La Callas et Pasolini, un amour impossible

R ome, septembre 1969. L’armateur milliardaire Aristote Onassis donne une somptueuse réception, où s'ébat le gotha industriel et artistique. Sa compagne n’y assiste pas. Elle est un étage plus bas, regardant un film à la télévision, fascinée par le visage d’Ingrid Bergman immortalisé par Roberto Rossellini. C’est une femme blessée et abandonnée. Quelques mois plus tôt, son richissime amant a annoncé se marier avec Jackie Kennedy. Laissant l’écran et l'actrice suédoise, elle fait une apparition au milieu du champagne, de la musique et des regards qui oscillent entre compassion et admiration. Maria, dite La Callas, retrouve Richard Burton et Elizabeth Taylor, couple légendaire mais rongé par les tabloïds et l’alcool. La cantatrice cherche son nouvel ami, Pier Paolo Pasolini, poète, écrivain et cinéaste, qui est entré depuis peu dans sa vie. Il vient de se faire éconduire par son amant, Ninetto Davoli, qui lui annonce son prochain mariage. Pier Paolo arrive chez Onassis ; les deux délaissés quittent les agapes et se perdent dans la nuit romaine. Deux solitudes se reconnaissent et s’unissent. Ils s’avouent leur amour devant le mur d’Aurélien, recouvert d’ex-voto, de la Viale del Policlinico.

On ne présente plus le scénariste Jean Dufaux (La Complainte des landes perdues, Djinn ou Murena), à l’œuvre pléthorique et toujours de qualité. Il n’en est pas de même de Sara Briotti, jeune dessinatrice italienne, dont La Callas et Pasolini, un amour impossible est la première contribution au neuvième art. Il convient d’abord de souligner le flair et l’audace de Dupuis et de Dufaux d’avoir déniché et sollicité cette artiste. Son trait est un régal pour les yeux. À la fois réaliste et expressionniste, chargé d’une culture du genre et personnel à la fois, il emplit avec élégance et profondeur chaque page. Un soin particulier est apporté aux paysages urbains, sans que les visages, corps et accessoires ne soient pour autant négligés. Rome, New York et Rio De Janeiro bénéficient ainsi d’une mise en image baroque, mais dosée et stimulante. Grâce au remarquable travail de la coloriste Alice Scimia, des demeures émergent des ténèbres urbaines, des visages rayonnent au cœur de la misère, l’art est célébré à chaque planche.

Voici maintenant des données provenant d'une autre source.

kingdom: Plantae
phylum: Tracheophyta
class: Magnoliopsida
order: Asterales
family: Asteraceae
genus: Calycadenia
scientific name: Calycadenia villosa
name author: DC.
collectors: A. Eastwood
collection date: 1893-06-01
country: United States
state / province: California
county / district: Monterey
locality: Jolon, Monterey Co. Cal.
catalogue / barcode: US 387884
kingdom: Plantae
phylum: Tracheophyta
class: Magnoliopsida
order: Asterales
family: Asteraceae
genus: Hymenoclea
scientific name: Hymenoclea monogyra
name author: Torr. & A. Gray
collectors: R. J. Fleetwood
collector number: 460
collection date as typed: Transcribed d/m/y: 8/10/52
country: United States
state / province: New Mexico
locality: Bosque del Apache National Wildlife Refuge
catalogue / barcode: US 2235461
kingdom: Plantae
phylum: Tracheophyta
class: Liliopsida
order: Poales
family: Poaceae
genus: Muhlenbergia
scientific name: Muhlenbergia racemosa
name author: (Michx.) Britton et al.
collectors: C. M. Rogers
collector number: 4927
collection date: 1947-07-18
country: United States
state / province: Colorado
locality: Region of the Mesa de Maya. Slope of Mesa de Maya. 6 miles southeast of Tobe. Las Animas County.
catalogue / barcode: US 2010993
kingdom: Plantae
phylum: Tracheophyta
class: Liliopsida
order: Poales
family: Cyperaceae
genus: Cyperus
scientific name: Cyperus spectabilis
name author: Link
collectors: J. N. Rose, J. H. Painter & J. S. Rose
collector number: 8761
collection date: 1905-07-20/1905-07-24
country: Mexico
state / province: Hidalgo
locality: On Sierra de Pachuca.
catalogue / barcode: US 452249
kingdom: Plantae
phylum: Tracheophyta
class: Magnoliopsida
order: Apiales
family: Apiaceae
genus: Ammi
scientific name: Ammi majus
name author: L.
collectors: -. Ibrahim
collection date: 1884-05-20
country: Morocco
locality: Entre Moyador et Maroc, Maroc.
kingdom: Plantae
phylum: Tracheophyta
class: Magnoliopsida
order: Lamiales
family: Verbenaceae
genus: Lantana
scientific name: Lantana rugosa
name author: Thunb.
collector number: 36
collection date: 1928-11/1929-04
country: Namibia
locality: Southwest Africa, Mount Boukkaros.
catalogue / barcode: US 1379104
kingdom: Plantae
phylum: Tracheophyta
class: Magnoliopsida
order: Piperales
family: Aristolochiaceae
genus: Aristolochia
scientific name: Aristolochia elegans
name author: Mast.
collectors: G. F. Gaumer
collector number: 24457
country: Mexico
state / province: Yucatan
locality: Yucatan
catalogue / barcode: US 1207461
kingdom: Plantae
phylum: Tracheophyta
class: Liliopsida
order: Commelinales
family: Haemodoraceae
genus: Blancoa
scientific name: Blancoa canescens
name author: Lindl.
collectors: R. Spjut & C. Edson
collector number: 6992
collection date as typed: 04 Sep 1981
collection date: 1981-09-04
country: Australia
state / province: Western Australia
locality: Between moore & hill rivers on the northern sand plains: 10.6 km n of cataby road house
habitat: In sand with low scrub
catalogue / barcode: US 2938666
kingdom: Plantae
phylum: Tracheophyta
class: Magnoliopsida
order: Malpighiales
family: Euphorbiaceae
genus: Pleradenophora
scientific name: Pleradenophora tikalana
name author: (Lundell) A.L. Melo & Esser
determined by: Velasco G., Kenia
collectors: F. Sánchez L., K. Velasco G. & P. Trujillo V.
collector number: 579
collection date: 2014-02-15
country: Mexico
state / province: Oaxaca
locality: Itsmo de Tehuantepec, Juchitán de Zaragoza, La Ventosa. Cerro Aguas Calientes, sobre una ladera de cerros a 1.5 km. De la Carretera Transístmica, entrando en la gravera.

Après son Pasolini de 1993, Jean Dufaux revient vers cette figure majeure de l’art italien du 20è siècle, pétri de contradictions, donc foncièrement humain : ancien communiste devenu richissime, homosexuel épris de La Callas, poète aspirant à l’intimité des êtres et des choses, cependant constamment sous les feux de la célébrité. Simultanément, c’est une Maria loin des clichés des stars qui prend vie : elle est révérée mais délaissée, entourée, pourtant seule, meurtrie par une enfance faite de labeur incessant. Les hommes aussi, qui l’ont trahie, sauf Pasolini, car ils vécurent un amour impossible, donc à l’intensité intacte. Ces frustrations, ces épiphanies, ces émotions irriguent ce formidable album, qui entremêle les échecs, les bonheurs, les démons et la recherche du Beau.